:: Problem description ::
Copy out, character for character, the part of the records that begins with their first line and ends with the line containing "data axis 2", including both of those lines.

(Records)
============================================================

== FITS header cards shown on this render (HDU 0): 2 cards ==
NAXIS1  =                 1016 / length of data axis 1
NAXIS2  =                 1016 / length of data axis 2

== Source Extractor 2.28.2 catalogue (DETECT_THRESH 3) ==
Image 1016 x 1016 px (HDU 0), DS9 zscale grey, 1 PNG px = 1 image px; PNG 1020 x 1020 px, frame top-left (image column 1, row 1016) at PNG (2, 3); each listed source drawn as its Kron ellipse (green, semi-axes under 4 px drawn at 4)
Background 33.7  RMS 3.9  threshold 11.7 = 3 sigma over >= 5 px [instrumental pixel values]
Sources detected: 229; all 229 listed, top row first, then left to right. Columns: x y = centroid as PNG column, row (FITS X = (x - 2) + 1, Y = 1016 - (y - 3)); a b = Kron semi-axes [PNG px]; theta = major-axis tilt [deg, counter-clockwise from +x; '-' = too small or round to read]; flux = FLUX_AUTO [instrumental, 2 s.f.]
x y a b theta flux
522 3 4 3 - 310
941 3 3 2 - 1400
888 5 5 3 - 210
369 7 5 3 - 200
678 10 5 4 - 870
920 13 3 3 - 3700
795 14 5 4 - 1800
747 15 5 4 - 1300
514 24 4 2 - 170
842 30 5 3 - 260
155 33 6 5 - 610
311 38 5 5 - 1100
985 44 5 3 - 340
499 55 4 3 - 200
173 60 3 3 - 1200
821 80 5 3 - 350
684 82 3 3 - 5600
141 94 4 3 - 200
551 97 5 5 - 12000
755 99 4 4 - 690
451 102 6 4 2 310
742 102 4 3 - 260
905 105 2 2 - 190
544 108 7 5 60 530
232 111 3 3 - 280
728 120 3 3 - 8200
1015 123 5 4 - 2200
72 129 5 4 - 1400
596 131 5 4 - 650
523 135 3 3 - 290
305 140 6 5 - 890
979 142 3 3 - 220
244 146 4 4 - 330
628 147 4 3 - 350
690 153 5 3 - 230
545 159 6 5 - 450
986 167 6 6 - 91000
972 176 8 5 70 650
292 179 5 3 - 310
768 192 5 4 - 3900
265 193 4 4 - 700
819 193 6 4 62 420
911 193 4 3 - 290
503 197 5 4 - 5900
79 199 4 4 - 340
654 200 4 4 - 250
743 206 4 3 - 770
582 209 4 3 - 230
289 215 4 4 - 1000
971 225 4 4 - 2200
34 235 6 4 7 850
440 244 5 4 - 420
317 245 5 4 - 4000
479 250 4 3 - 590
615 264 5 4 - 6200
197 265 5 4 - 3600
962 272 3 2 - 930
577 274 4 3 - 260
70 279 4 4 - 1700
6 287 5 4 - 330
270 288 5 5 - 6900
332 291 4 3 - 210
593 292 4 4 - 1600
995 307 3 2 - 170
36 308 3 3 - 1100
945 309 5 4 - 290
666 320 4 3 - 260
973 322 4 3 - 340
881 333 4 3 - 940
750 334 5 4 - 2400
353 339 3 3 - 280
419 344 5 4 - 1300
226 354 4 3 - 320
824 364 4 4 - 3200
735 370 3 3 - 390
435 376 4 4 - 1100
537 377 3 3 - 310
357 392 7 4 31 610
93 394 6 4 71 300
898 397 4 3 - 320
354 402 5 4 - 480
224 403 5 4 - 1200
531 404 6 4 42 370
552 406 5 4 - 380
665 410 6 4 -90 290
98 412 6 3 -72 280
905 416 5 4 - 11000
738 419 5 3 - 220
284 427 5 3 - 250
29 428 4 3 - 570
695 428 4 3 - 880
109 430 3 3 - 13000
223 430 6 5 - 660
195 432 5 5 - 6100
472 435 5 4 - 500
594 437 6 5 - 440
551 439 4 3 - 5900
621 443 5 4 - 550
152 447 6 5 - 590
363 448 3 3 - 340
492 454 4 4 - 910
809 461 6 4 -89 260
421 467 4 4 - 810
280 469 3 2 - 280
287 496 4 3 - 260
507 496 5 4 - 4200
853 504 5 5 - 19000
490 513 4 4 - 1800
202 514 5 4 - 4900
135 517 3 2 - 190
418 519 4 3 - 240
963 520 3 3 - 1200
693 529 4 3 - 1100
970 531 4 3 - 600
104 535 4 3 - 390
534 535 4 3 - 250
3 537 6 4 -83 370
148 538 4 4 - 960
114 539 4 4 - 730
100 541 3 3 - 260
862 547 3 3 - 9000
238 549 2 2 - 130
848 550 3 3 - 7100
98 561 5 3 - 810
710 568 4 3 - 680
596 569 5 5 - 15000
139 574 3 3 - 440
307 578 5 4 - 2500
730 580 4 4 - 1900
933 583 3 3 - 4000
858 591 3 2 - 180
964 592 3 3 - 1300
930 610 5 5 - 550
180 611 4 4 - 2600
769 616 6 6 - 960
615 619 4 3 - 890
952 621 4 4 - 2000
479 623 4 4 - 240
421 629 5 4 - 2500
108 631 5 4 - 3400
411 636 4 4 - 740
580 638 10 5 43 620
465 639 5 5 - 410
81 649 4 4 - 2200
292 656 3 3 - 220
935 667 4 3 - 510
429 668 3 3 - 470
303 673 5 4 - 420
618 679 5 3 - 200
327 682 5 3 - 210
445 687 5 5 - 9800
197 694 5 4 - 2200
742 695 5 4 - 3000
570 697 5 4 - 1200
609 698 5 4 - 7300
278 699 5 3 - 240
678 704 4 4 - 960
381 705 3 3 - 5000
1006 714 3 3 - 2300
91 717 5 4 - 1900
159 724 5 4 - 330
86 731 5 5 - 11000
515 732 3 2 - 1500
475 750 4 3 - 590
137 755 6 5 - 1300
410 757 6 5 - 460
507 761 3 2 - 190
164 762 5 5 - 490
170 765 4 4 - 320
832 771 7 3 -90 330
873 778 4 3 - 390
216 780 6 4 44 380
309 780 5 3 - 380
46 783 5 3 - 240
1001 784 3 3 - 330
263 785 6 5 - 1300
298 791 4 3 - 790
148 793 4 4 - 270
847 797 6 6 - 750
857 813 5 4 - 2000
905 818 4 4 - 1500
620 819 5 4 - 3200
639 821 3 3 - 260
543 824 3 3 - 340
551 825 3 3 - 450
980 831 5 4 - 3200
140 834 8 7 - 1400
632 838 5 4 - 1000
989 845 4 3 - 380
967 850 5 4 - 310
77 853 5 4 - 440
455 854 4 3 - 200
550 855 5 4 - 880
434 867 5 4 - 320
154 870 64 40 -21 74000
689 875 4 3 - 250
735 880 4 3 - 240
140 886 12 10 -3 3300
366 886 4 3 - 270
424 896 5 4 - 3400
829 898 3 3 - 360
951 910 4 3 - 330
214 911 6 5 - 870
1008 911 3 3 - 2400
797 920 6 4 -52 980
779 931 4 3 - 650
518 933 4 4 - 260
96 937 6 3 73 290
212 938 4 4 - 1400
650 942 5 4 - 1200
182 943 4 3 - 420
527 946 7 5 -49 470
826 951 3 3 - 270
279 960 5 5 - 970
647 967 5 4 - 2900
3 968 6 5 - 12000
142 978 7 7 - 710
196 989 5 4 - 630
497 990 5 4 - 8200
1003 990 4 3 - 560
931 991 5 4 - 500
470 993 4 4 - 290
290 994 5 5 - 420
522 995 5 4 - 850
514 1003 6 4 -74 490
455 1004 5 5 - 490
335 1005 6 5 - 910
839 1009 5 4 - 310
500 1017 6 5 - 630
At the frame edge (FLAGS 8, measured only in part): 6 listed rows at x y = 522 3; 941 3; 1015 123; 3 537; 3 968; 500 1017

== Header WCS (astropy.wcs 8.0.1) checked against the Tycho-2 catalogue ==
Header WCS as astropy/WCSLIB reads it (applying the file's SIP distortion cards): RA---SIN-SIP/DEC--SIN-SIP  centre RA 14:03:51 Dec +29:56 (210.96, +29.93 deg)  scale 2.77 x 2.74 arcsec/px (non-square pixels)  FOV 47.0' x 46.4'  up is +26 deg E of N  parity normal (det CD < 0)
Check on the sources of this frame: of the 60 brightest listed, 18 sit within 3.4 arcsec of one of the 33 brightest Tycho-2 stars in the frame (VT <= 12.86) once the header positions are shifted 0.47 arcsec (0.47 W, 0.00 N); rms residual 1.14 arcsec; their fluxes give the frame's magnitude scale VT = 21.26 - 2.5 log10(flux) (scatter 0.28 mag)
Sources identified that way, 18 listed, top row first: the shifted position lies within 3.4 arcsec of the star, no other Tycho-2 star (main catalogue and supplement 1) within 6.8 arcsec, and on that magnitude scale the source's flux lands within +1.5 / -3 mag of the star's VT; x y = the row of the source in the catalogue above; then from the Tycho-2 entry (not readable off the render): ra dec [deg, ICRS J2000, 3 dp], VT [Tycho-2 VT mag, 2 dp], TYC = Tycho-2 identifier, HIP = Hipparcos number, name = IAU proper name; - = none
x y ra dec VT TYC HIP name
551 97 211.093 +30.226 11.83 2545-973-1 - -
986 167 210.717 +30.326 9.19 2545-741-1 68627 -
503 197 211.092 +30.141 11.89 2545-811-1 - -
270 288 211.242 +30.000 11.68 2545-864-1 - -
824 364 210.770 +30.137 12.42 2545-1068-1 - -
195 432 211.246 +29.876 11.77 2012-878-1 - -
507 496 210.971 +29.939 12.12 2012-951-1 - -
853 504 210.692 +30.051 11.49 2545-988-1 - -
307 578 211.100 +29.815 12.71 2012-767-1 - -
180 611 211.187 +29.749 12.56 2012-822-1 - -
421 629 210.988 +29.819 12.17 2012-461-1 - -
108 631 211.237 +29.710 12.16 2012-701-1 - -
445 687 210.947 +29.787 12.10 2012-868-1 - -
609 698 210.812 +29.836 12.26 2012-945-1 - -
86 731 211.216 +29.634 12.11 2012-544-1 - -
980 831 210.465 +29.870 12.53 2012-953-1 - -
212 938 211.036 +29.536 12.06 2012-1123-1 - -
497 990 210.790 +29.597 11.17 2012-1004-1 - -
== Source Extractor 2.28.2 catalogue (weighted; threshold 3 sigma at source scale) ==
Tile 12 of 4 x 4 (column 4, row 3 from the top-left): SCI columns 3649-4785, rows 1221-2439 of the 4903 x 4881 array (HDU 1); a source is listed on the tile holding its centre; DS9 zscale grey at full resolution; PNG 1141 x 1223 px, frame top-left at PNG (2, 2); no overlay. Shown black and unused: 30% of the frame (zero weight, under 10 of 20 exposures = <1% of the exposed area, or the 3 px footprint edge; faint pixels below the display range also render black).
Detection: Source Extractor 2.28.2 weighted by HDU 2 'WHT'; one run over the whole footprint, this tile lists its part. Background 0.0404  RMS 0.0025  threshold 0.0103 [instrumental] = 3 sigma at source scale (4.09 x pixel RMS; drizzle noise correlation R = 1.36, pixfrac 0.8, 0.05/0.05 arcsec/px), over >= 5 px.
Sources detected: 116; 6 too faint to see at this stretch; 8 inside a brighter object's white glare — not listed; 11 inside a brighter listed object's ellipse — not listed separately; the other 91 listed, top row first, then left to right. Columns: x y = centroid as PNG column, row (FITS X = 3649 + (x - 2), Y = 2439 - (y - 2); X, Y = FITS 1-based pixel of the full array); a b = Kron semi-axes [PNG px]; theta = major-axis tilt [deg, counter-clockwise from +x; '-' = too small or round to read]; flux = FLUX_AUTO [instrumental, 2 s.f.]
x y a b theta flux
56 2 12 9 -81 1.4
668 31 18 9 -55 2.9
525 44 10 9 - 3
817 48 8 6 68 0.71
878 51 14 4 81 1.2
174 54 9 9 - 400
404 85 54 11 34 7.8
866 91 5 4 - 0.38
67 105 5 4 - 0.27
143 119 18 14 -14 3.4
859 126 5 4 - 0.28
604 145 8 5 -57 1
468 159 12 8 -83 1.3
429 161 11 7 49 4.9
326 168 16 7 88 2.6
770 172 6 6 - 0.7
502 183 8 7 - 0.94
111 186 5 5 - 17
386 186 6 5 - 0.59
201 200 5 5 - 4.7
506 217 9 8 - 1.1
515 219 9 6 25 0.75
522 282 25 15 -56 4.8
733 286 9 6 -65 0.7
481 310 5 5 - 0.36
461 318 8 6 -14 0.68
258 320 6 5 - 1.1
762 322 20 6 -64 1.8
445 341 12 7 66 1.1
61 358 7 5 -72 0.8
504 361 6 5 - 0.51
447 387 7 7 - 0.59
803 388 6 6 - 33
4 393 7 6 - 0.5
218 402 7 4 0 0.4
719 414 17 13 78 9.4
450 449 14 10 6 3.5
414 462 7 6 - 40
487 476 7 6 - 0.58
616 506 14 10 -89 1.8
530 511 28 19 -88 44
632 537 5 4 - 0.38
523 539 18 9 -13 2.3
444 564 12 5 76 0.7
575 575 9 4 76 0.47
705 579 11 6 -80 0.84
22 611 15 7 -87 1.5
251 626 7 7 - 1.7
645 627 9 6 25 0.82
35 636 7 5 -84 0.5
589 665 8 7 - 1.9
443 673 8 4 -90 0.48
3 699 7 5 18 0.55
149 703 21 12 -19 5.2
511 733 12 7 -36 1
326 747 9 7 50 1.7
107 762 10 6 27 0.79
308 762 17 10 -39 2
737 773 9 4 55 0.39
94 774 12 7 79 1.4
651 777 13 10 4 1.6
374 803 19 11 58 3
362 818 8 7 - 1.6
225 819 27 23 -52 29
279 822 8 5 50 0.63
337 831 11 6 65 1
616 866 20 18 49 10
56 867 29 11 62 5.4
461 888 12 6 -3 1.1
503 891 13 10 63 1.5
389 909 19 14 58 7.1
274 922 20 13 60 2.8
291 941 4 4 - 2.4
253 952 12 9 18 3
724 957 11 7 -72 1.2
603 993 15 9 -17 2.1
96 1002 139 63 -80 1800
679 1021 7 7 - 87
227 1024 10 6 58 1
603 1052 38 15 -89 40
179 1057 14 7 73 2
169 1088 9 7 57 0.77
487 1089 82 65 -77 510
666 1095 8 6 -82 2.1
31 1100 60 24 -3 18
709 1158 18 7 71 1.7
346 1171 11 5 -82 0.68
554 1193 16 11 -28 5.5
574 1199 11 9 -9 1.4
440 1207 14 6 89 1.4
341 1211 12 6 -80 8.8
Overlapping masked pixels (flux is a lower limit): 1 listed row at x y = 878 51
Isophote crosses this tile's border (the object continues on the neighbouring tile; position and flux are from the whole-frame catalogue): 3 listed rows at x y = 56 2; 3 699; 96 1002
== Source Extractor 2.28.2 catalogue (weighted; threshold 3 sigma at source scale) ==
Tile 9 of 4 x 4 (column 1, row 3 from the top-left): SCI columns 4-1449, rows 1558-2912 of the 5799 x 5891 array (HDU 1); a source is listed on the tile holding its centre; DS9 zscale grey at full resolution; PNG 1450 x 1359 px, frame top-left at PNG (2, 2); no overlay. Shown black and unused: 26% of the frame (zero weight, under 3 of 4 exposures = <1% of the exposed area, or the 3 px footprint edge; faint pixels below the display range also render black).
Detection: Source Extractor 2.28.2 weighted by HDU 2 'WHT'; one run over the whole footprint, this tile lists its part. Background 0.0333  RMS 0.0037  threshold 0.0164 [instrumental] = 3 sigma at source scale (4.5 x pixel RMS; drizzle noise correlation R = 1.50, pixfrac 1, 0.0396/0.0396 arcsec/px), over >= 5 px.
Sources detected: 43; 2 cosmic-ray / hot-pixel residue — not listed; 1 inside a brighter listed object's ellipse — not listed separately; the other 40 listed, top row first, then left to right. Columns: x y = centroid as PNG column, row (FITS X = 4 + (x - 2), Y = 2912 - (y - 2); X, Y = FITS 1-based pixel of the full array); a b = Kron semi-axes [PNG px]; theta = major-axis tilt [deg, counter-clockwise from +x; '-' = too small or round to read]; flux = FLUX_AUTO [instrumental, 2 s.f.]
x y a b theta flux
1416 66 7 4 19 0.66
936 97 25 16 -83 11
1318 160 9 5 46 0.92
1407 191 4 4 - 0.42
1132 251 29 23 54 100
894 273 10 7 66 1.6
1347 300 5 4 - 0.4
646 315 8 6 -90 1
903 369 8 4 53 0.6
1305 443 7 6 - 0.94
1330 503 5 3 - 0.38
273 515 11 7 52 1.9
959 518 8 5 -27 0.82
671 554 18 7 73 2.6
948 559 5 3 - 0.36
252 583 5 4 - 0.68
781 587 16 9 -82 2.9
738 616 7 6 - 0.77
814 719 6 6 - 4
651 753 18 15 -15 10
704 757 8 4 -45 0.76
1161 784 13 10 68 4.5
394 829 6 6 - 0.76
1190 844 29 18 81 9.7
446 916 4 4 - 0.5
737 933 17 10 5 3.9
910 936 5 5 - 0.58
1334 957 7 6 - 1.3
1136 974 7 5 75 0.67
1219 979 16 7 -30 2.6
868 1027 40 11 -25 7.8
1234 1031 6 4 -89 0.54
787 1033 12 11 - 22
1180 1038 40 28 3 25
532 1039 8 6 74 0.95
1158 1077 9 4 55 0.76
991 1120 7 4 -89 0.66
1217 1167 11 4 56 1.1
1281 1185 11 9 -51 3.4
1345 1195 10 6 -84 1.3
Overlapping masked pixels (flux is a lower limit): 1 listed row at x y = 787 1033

============================================================

:: Reply to the exercise ::
== FITS header cards shown on this render (HDU 0): 2 cards ==
NAXIS1  =                 1016 / length of data axis 1
NAXIS2  =                 1016 / length of data axis 2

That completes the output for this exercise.